Ceph as the cloud storage solution
One of the most problematic yet crucial components of cloud infrastructure development is storage. A cloud environment needs storage that can scale up and out at low cost and that integrates well with other components. Such a storage system is a key contributor to the total cost of ownership (TCO) of the entire cloud platform. There are traditional storage vendors who claim to provide integration to cloud frameworks, but we need additional features beyond just integration support. Traditional storage solutions may have proven adequate in the past, but today they are not ideal candidates for a unified cloud storage solution. Traditional storage systems are expensive to deploy and support in the long term, and scaling up and out is uncharted territory. We need a storage solution designed to fulfill current and future needs, a system built upon open source software and commodity hardware that can provide the required scalability in a cost-effective way.
Ceph has rapidly evolved in this space to fill the need for a true cloud storage backend. It is favored by major open source cloud platforms including as OpenStack, CloudStack, and OpenNebula. Ceph has built partnerships with Canonical, Red Hat, and SUSE, the giants in Linux space who favor distributed, reliable, and scalable Ceph storage clusters for their Linux and cloud software distributions. The Ceph community is working closely with these Linux giants to provide a reliable multi-featured storage backend for their cloud platforms.
Public and private clouds have gained momentum with to the OpenStack platform. OpenStack has proven itself as an end-to-end cloud solution. It includes two core storage components: Swift, which provides object-based storage, and Cinder, which provides block storage volumes to instances. Ceph excels as the back end for both object and block storage in OpenStack deployments.
Swift is limited to object storage. Ceph is a unified storage solution for block, file, and object storage and benefits OpenStack deployments by serving multiple storage modalities from a single backend cluster. The OpenStack and Ceph communities have worked together for many years to develop a fully supported Ceph storage backend for the OpenStack cloud. From OpenStack's Folsom release Ceph has been fully integrated. Ceph's developers ensure that Ceph works well with each new release of OpenStack, contributing new features and bug fixes. OpenStack's Cinder and Glance components utilize Ceph's key RADOS Block Device (RBD) service. Ceph RBD enables OpenStack deployments to rapidly provision of hundreds of virtual machine instances by providing thin-provisioned snapshot and cloned volumes that are quickly and efficiently created.
Cloud platforms with Ceph as a storage backend provide much needed flexibility to service providers who build Storage as a Service (SaaS) and Infrastructure-as-a-Service (IaaS) solutions that they cannot realize with traditional enterprise storage solutions. By leveraging Ceph as a backend for cloud platforms, service providers can offer low-cost cloud services to their customers. Ceph enables them to offer relatively low storage prices with enterprise features when compared to other storage solutions.
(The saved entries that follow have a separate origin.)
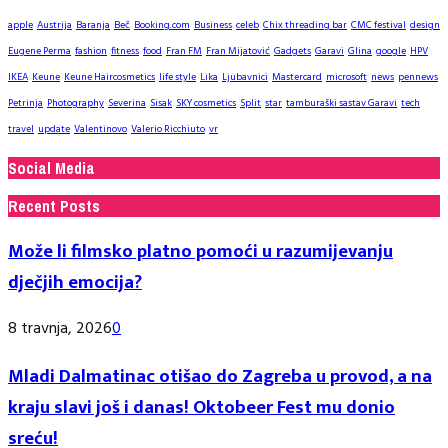
apple
Austrija
Baranja
Beč
Booking.com
Business
celeb
Chix threading bar
CMC festival
design
Eugene Perma
fashion
fitness
food
Fran FM
Fran Mijatović
Gadgets
Garavi
Glina
google
HPV
IKEA
Keune
Keune Haircosmetics
life style
Lika
Ljubavnici
Mastercard
microsoft
news
pennews
Petrinja
Photography
Severina
Sisak
SKY cosmetics
Split
star
tamburaški sastav Garavi
tech
travel
update
Valentinovo
Valerio Ricchiuto
vr
Social Media
Recent Posts
Može li filmsko platno pomoći u razumijevanju
dječjih emocija?
8 travnja, 2026
0
Mladi Dalmatinac otišao do Zagreba u provod, a na
kraju slavi još i danas! Oktobeer Fest mu donio
sreću!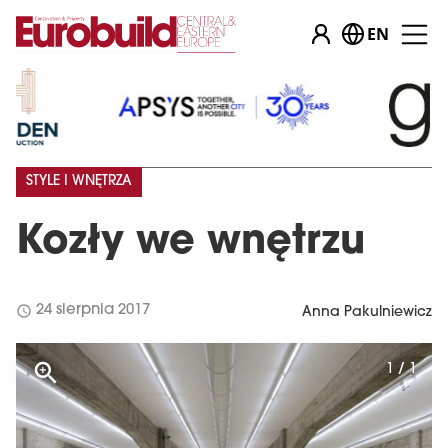
EN
STYLE I WNĘTRZA
Kozły we wnętrzu
schedule
24 sierpnia 2017
Anna Pakulniewicz
1 / 1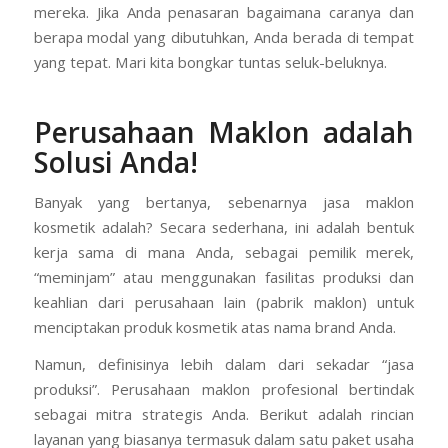
mereka. Jika Anda penasaran bagaimana caranya dan
berapa modal yang dibutuhkan, Anda berada di tempat
yang tepat. Mari kita bongkar tuntas seluk-beluknya.
Perusahaan Maklon adalah
Solusi Anda
!
Banyak yang bertanya, sebenarnya jasa maklon
kosmetik adalah? Secara sederhana, ini adalah bentuk
kerja sama di mana Anda, sebagai pemilik merek,
“meminjam” atau menggunakan fasilitas produksi dan
keahlian dari perusahaan lain (pabrik maklon) untuk
menciptakan produk kosmetik atas nama brand Anda.
Namun, definisinya lebih dalam dari sekadar “jasa
produksi”. Perusahaan maklon profesional bertindak
sebagai mitra strategis Anda. Berikut adalah rincian
layanan yang biasanya termasuk dalam satu paket usaha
Dell, SUSE, Redhat, and Canonical offer and support deployment and configuration management tools such as Dell Crowbar, Red Hat's Ansible, and Juju for automated and easy deployment of Ceph storage for their OpenStack cloud solutions. Other configuration management tools such as Puppet, Chef, and SaltStack are popular for automated Ceph deployment. Each of these tools has open source, ready made Ceph modules available that can be easily leveraged for Ceph deployment. With Red Hat's acquisition of Ansible the open source ceph-ansible suite is becoming a favored deployment and management tool. In distributed cloud (and other) environments, every component must scale. These configuration management tools are essential to quickly scale up your infrastructure. Ceph is fully compatible with these tools, allowing customers to deploy and extend a Ceph cluster instantly.